When former Oceania giants Australia jumped ship for the Asian Football Confederation in 2006, it was widely assumed that New Zealand would be the region's new kingpins. Sure enough, the All Whites have now won their way through to a triple triumph: the 2008 Oceania Nations Cup, a place at next year's FIFA Confederations Cup in South Africa, and a playoff with the fifth-placed Asian side for a berth at the 2010 FIFA World Cup South Africa™.

Yet the road was not always easy for Ricki Herbert's men, and there is plenty of cause for the island nations of the Oceania Football Confederation to take heart from the four-team qualifying series.

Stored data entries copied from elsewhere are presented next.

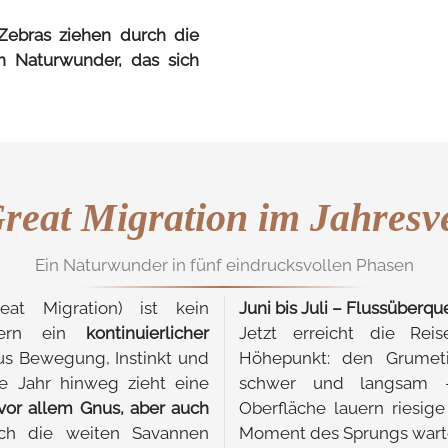
Zebras ziehen durch die
in Naturwunder, das sich
reat Migration im Jahresv
Ein Naturwunder in fünf eindrucksvollen Phasen
at Migration) ist kein
Juni bis Juli – Flussüber
ndern ein
kontinuierlicher
Jetzt erreicht die Reis
us Bewegung, Instinkt und
Höhepunkt: den Grumeti-
e Jahr hinweg zieht eine
schwer und langsam –
vor allem Gnus, aber auch
Oberfläche lauern riesige
h die weiten Savannen
Moment des Sprungs wart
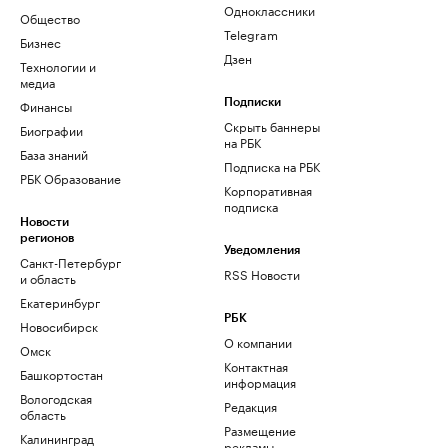
Одноклассники
Общество
Telegram
Бизнес
Дзен
Технологии и
медиа
Финансы
Подписки
Скрыть баннеры
Биографии
на РБК
База знаний
Подписка на РБК
РБК Образование
Корпоративная
подписка
Новости
регионов
Уведомления
Санкт-Петербург
RSS Новости
и область
Екатеринбург
РБК
Новосибирск
О компании
Омск
Контактная
Башкортостан
информация
Вологодская
Редакция
область
Размещение
Калининград
рекламы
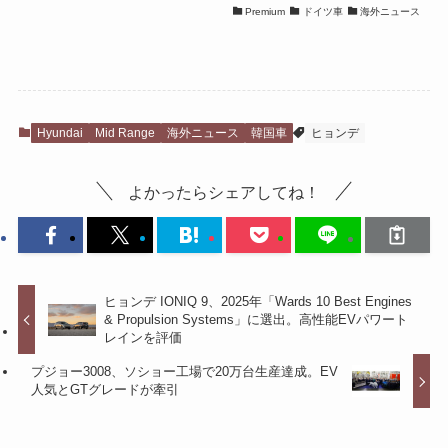
Premium
ドイツ車
海外ニュース
Hyundai
Mid Range
海外ニュース
韓国車
ヒョンデ
よかったらシェアしてね！
ヒョンデ IONIQ 9、2025年「Wards 10 Best Engines
& Propulsion Systems」に選出。高性能EVパワート
レインを評価
プジョー3008、ソショー工場で20万台生産達成。EV
人気とGTグレードが牽引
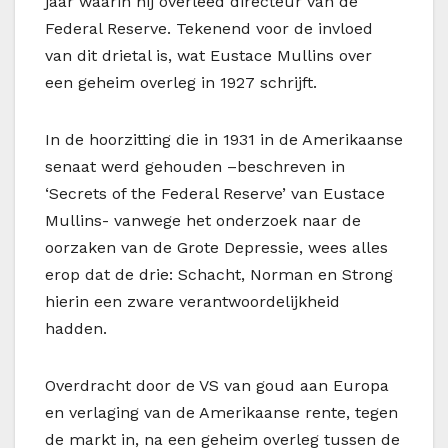
jaar waarin hij overleed directeur van de
Federal Reserve. Tekenend voor de invloed
van dit drietal is, wat Eustace Mullins over
een geheim overleg in 1927 schrijft.
In de hoorzitting die in 1931 in de Amerikaanse
senaat werd gehouden –beschreven in
‘Secrets of the Federal Reserve’ van Eustace
Mullins- vanwege het onderzoek naar de
oorzaken van de Grote Depressie, wees alles
erop dat de drie: Schacht, Norman en Strong
hierin een zware verantwoordelijkheid
hadden.
Overdracht door de VS van goud aan Europa
en verlaging van de Amerikaanse rente, tegen
de markt in, na een geheim overleg tussen de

New Zealand almost received the shock of their lives in their second game, against their 2004 Oceania Nations Cup nemesis Vanuatu. The unfancied islanders took the lead in the first half, and had restricted the Kiwis to a single goal after the break until a David Mulligan header deep into injury time gave New Zealand a lucky win.

Serious ambitions
In March of this year, Vanuatu showed that they had serious ambitions in the region by engaging Dutch coach Aad de Mos, formerly in charge of Ajax, PSV Eindhoven and Anderlecht, as their head coach. Not content with a high-profile coaching appointment for their national team, Vanuatu availed themselves of the services of FIFA Development Officer Patrick Jacquemet for a series of coaching courses for local aspirants in April and June.

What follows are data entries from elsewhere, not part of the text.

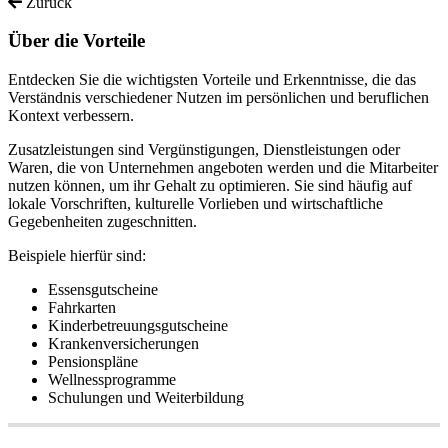
Zurück
Über die Vorteile
Entdecken Sie die wichtigsten Vorteile und Erkenntnisse, die das
Verständnis verschiedener Nutzen im persönlichen und beruflichen
Kontext verbessern.
Zusatzleistungen
sind
Verg
ü
nstigungen
,
Dienstleistungen
oder
Waren
,
die
von
Unternehmen
angeboten
werden
und
die
Mitarbeiter
nutzen
k
ö
nnen
,
um
ihr
Gehalt
zu
optimieren
.
Sie
sind
h
ä
ufig
auf
lokale
Vorschriften
,
kulturelle
Vorlieben
und
wirtschaftliche
Gegebenheiten
zugeschnitten
.
Beispiele
hierf
ü
r
sind
:
Essensgutscheine
Fahrkarten
Kinderbetreuungsgutscheine
Krankenversicherungen
Pensionspl
ä
ne
Wellnessprogramme
Schulungen
und
Weiterbildung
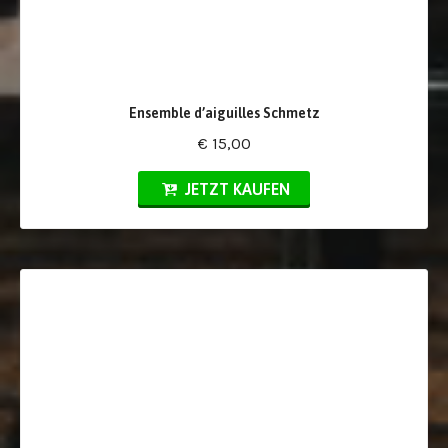
Ensemble d’aiguilles Schmetz
€ 15,00
JETZT KAUFEN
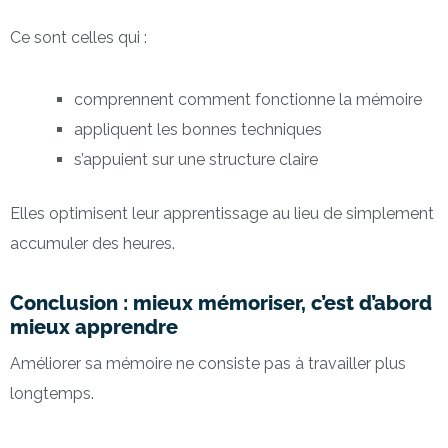
Ce sont celles qui :
comprennent comment fonctionne la mémoire
appliquent les bonnes techniques
s’appuient sur une structure claire
Elles optimisent leur apprentissage au lieu de simplement
accumuler des heures.
Conclusion : mieux mémoriser, c’est d’abord
mieux apprendre
Améliorer sa mémoire ne consiste pas à travailler plus
longtemps.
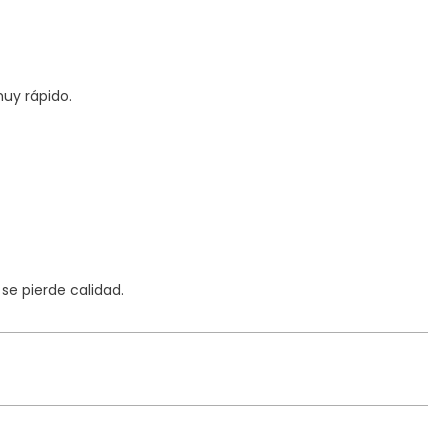
uy rápido.
e pierde calidad.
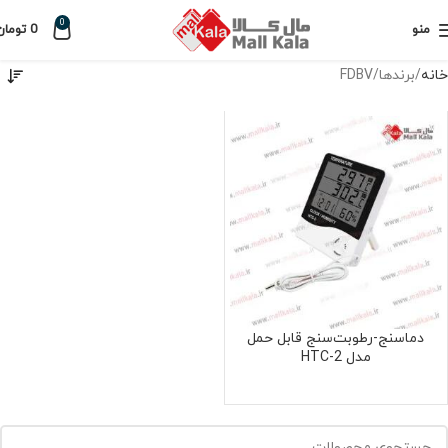
0
منو
0
تومان
خانه
برندها
FDBV
دماسنج-رطوبت‌سنج قابل حمل
مدل HTC-2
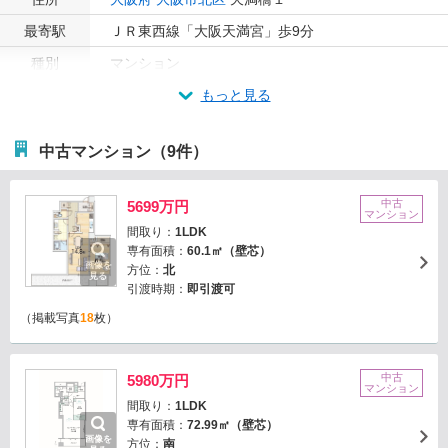
最寄駅
ＪＲ東西線「大阪天満宮」歩9分
種別
マンション
もっと見る
中古マンション（9件）
中古
5699万円
マンション
間取り：
1LDK
専有面積：
60.1㎡（壁芯）
画像を
方位：
北
見る
引渡時期：
即引渡可
（掲載写真
18
枚）
中古
5980万円
マンション
間取り：
1LDK
専有面積：
72.99㎡（壁芯）
画像を
方位：
南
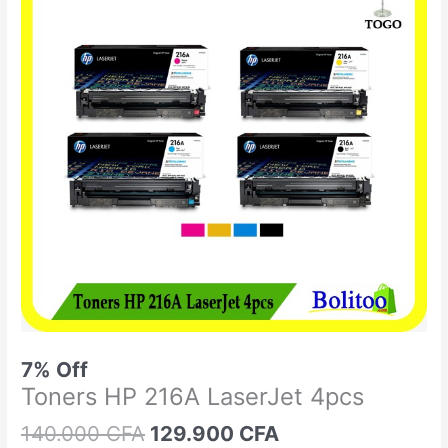
était :
est :
HP
140.000 CFA.
129.900 CFA.
216A
LaserJet
4pcs
7% Off
Toners HP 216A LaserJet 4pcs
140.000
CFA
129.900
CFA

Similarly ambitious are New Caledonia, who were the revelations of the four-team qualifying event under highly-rated young French coach Didier Chambaron. Although Chambaron jokingly referred to his side's encounter with New Zealand as being "like Carquefou against Olympique Marseille", there is no question that the Caledonians, who secured second place in the section, are on the way up.

I hope that I will be able to contribute to the development of football in Oceania as a whole, in my own small way
New Caledonia coach Didier Chambaron

Chambaron has a broader vision of his role, as well. "New Caledonia coach Didier Chambaron">I hope that I will be able to contribute to the development of football in Oceania as a whole, in my own small way," he told FIFA.com in a recent interview. "In any case, I'm ready to do so!"

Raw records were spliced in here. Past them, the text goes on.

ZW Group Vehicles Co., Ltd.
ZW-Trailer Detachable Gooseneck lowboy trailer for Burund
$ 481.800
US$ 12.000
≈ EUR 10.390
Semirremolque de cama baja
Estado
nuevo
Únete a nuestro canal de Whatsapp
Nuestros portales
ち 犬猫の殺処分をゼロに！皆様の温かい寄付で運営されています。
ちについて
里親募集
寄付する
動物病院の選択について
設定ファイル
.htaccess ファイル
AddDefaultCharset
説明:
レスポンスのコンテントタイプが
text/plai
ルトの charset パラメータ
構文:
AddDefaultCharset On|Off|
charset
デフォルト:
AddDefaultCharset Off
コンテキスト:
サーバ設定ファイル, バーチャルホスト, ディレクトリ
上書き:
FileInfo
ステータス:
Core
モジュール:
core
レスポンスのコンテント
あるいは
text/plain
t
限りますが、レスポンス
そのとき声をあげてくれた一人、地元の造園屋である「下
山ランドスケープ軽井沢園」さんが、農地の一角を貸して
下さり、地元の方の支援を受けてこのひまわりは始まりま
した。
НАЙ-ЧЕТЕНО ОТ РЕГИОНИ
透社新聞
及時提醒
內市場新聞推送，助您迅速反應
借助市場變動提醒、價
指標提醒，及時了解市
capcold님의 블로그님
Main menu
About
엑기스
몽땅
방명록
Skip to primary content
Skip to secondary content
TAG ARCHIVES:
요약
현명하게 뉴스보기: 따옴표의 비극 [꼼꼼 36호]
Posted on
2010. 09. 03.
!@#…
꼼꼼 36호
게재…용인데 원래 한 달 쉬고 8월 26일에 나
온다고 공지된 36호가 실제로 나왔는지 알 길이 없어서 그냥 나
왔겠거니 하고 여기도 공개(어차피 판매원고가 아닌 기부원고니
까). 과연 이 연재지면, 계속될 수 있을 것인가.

The other team in the Oceania qualifying group, Fiji, have long been one of Oceania's more promising nations, but have suffered from their players' lack of overseas opportunities. This is slowly changing, however, with some of their key players gaining important semi-professional experience in New Zealand. Big striker Osea "Ozzy" Vakatalesau, who could not stop scoring at the South Pacific Games in August-September 2007, has joined ambitious Kiwi club YoungHeart Manawatu, while 21-year-old playmaker Roy Krishna, Fiji's star player of the qualifiers, plies his trade with New Zealand champions Waitakere United, who will be taking part in the FIFA Club World Cup in Japan this December.

Goals achieved
Above all, these three island nations have benefited from initiatives undertaken as part of FIFA's Goal Programme. New Caledonia's impressive new technical centre in Paita, with its state-of-the-art artificial turf pitches, was opened in May of this year; a similar facility is under construction in Nadawa in Fiji. In Vanuatu, funds from the programme will soon allow for an artificial pitch to be installed at the National Stadium in Port Vila, which did not previously meet requirements for international matches.

They may have missed out on South Africa 2010, but the footballing future looks bright for the island nations of Oceania.